First, have a process. Implementing work management tools before you've given any thought to process is usually doomed for failure. I've seen companies do that. They buy a product, thinking it's going to solve all of their problems, and they don't realize there was a certain amount of blood, sweat, and tears required before installing the tool. Personally, I implement all process on paper, manually, before I implement a tool.
"It is the responsibility of the person communicating to make certain the message that was given was understood.” — Scott Shippy, PMO Sr. Director at Viasat
As far as specific processes, I’ll go with the PMI three: scope, schedule, and cost.
Scope requires you to list the problems you're trying to solve. Not in paragraphs, not in books, not in volumes. Just simply list the problems you're trying to solve.
Schedule requires you to ask when do you need to get them done. This coincides with prioritization. Certain things need to be done sooner than others. Scheduling is a matter of taking your bulleted list and putting those items in order.
Finally, cost requires you to ask how much time and money you should give to solving any one of the items on the list.
When you figure out these three dimensions of process, things run a lot more smoothly.
What are the most critical features of an effective work management tool?

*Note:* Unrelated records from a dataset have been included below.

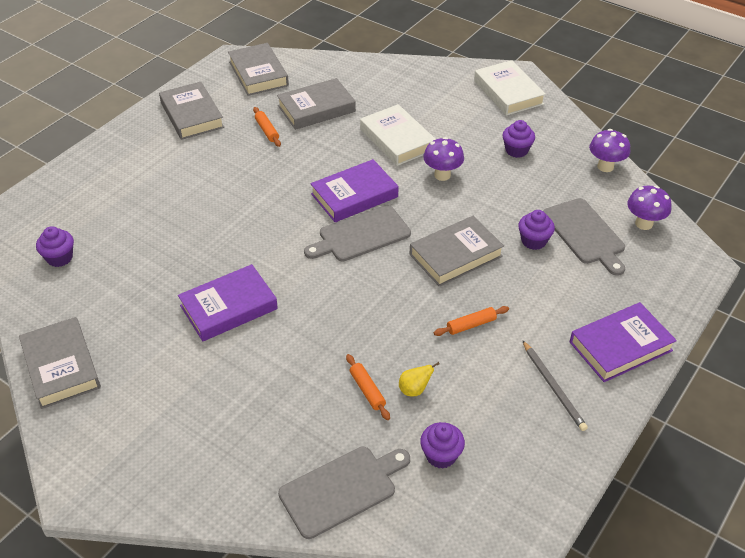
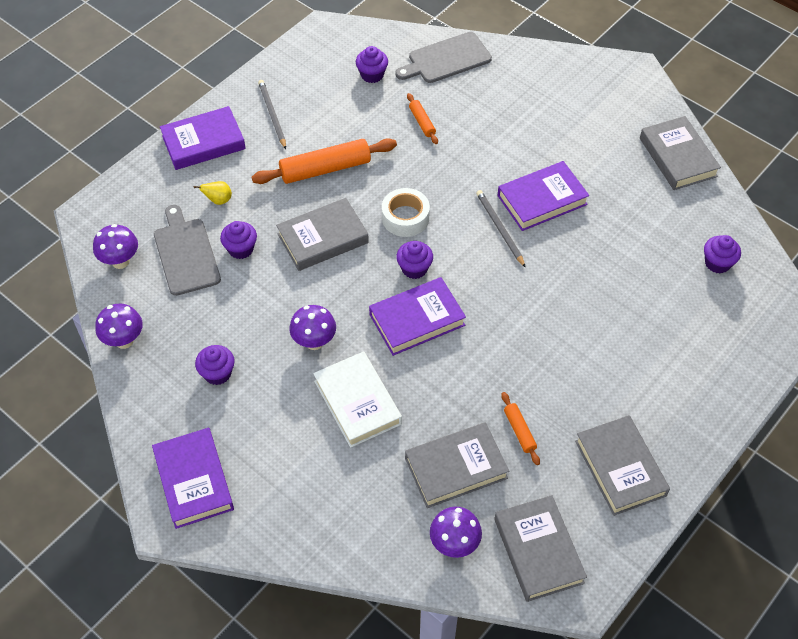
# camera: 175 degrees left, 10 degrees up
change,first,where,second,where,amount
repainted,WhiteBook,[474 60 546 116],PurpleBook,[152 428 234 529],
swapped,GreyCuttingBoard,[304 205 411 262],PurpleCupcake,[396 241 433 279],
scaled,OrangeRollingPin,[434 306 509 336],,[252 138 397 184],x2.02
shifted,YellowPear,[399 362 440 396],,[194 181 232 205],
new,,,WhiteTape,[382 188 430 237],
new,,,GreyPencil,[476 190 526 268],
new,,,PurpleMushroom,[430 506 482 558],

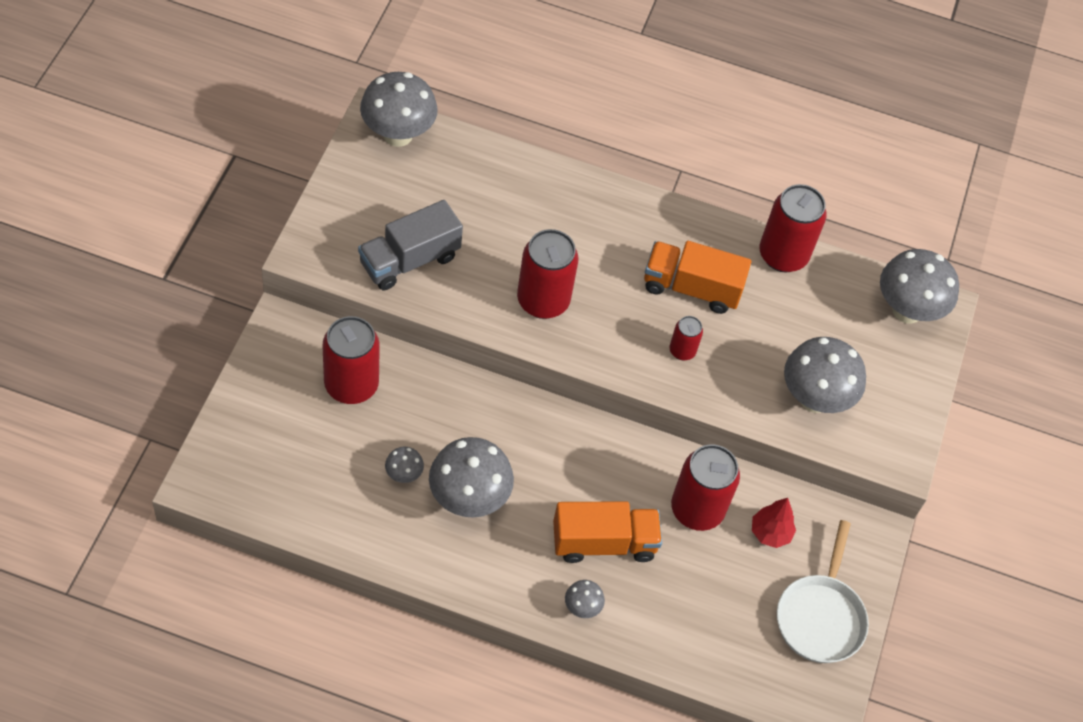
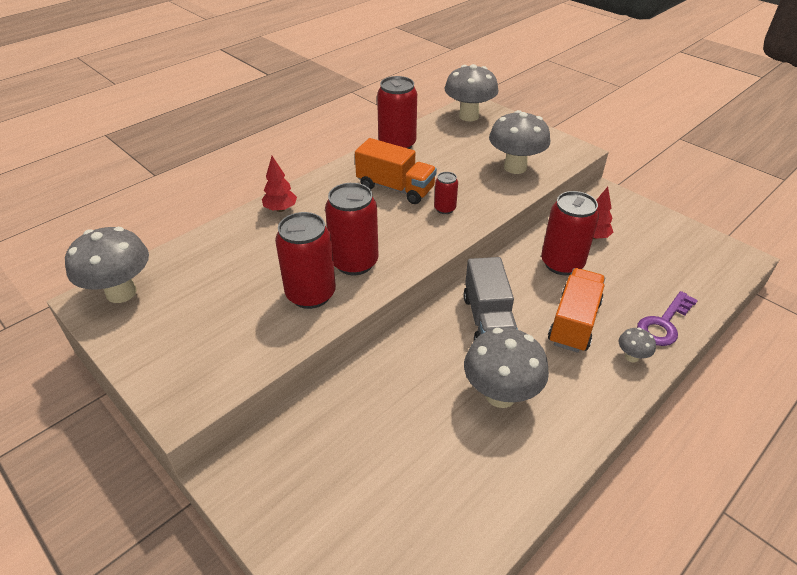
# camera: 55 degrees left, 15 degrees down
change,first,where,second,where,amount
shifted,GreyTruck,[358 200 463 290],,[464 257 518 340],
rotated,OrangeTruck,[644 241 751 314],,[355 138 437 204],105 degrees counterclockwise
shifted,RedCan,[323 316 380 404],,[275 212 336 309],
gone,GreyMushroom,[385 447 424 483],,,
gone,WhitePan,[777 520 869 663],,,
new,,,RedTree,[262 156 297 212],
new,,,PurpleKey,[637 291 698 346],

These tools should support collaboration, communication, and accountability. I’ve touched a bit on the first two, so I’ll elaborate briefly on the third. A good work management tool does not allow people to hide. Any tool that allows a person to not be accountable or hide their accountability is a failed tool.
What advice do you have for someone who’s interested in work management tools?
Make sure you know that every situation requires some tweaks to the tools you use. In addition, unless you are working in a strict environment, where repeatable processes are required by regulation, sticking to one tool or approach is rarely effective. Having a good set of tools that can be used in a variety of ways allows leaders to assess the need and fit the right approach to solving the problem each time.
A great work management tool is more like a Swiss Army knife that can be used by leaders in creative ways each time it is pulled out.
What is the single biggest thing you think people who aren’t in work management get wrong about work management systems?
People who do not agree with work management systems often view these tools as supporters of bureaucracy and the waterfall methodology. In a sense, it’s true. But it isn’t necessarily bad. In fact, I hate to tell you, but we live in a waterfall world. Life is a progression. We have contracts. We get up at relatively the same time every day, step through the same steps and go to bed, all in a roughly the same predictable manner. Life is a waterfall. Life is a process.
However, I believe that properly implemented work management systems bridge the gap between the waterfall world we live in and Agile efficiencies we strive to bring into the workplace. Work management systems and Agile, SAFe, or DevOps are not diametrically opposed, but rather, complementary.
Finally, what do you think is the most important work skill to succeed in the future?
Communication. Those who can effectively communicate and take accountability for their decisions will be those who own the future. With the advent of worldwide social media, it’s harder and harder to hide the truth, and that’s why accountability and integrity are becoming a key component to being an effective communicator.